◆ Activity ◆
Word for word, restate every entry shown below.

◆ Excerpted data ◆
◆ ◆ ◆

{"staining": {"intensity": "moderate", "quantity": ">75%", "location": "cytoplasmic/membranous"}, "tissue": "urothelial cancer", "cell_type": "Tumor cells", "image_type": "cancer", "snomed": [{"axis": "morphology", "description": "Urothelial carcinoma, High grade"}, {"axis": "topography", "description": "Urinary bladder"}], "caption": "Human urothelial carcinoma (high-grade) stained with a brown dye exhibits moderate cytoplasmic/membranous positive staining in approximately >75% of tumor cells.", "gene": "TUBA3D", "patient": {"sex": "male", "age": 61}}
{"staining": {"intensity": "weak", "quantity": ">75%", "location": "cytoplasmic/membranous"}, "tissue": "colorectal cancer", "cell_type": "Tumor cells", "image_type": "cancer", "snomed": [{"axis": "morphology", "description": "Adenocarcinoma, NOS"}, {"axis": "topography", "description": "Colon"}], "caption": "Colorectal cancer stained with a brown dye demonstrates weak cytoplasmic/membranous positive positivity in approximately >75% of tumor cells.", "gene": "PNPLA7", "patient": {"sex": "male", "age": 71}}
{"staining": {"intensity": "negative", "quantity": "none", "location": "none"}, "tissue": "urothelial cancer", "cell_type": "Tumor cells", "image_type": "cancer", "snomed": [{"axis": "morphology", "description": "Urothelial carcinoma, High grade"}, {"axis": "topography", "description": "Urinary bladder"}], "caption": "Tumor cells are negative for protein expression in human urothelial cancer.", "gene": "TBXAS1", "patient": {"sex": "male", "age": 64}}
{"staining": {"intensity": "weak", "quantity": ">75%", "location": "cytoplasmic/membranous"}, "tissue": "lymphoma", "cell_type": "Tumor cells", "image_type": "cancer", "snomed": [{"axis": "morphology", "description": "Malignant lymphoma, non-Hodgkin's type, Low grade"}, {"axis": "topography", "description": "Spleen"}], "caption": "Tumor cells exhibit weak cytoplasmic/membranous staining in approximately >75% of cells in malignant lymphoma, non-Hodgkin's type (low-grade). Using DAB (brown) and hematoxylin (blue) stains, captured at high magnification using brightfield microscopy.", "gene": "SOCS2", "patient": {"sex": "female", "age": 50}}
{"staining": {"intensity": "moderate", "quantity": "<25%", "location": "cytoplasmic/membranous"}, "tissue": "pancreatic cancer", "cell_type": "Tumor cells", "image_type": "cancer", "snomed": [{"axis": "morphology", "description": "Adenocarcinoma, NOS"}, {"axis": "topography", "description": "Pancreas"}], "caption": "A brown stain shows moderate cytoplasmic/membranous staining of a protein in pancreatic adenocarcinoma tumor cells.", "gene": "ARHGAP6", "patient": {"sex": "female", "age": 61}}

◆ ◆ ◆

◆ Task output ◆
{"staining": {"intensity": "moderate", "quantity": ">75%", "location": "cytoplasmic/membranous"}, "tissue": "urothelial cancer", "cell_type": "Tumor cells", "image_type": "cancer", "snomed": [{"axis": "morphology", "description": "Urothelial carcinoma, High grade"}, {"axis": "topography", "description": "Urinary bladder"}], "caption": "Human urothelial carcinoma (high-grade) stained with a brown dye exhibits moderate cytoplasmic/membranous positive staining in approximately >75% of tumor cells.", "gene": "TUBA3D", "patient": {"sex": "male", "age": 61}}
{"staining": {"intensity": "weak", "quantity": ">75%", "location": "cytoplasmic/membranous"}, "tissue": "colorectal cancer", "cell_type": "Tumor cells", "image_type": "cancer", "snomed": [{"axis": "morphology", "description": "Adenocarcinoma, NOS"}, {"axis": "topography", "description": "Colon"}], "caption": "Colorectal cancer stained with a brown dye demonstrates weak cytoplasmic/membranous positive positivity in approximately >75% of tumor cells.", "gene": "PNPLA7", "patient": {"sex": "male", "age": 71}}
{"staining": {"intensity": "negative", "quantity": "none", "location": "none"}, "tissue": "urothelial cancer", "cell_type": "Tumor cells", "image_type": "cancer", "snomed": [{"axis": "morphology", "description": "Urothelial carcinoma, High grade"}, {"axis": "topography", "description": "Urinary bladder"}], "caption": "Tumor cells are negative for protein expression in human urothelial cancer.", "gene": "TBXAS1", "patient": {"sex": "male", "age": 64}}
{"staining": {"intensity": "weak", "quantity": ">75%", "location": "cytoplasmic/membranous"}, "tissue": "lymphoma", "cell_type": "Tumor cells", "image_type": "cancer", "snomed": [{"axis": "morphology", "description": "Malignant lymphoma, non-Hodgkin's type, Low grade"}, {"axis": "topography", "description": "Spleen"}], "caption": "Tumor cells exhibit weak cytoplasmic/membranous staining in approximately >75% of cells in malignant lymphoma, non-Hodgkin's type (low-grade). Using DAB (brown) and hematoxylin (blue) stains, captured at high magnification using brightfield microscopy.", "gene": "SOCS2", "patient": {"sex": "female", "age": 50}}
{"staining": {"intensity": "moderate", "quantity": "<25%", "location": "cytoplasmic/membranous"}, "tissue": "pancreatic cancer", "cell_type": "Tumor cells", "image_type": "cancer", "snomed": [{"axis": "morphology", "description": "Adenocarcinoma, NOS"}, {"axis": "topography", "description": "Pancreas"}], "caption": "A brown stain shows moderate cytoplasmic/membranous staining of a protein in pancreatic adenocarcinoma tumor cells.", "gene": "ARHGAP6", "patient": {"sex": "female", "age": 61}}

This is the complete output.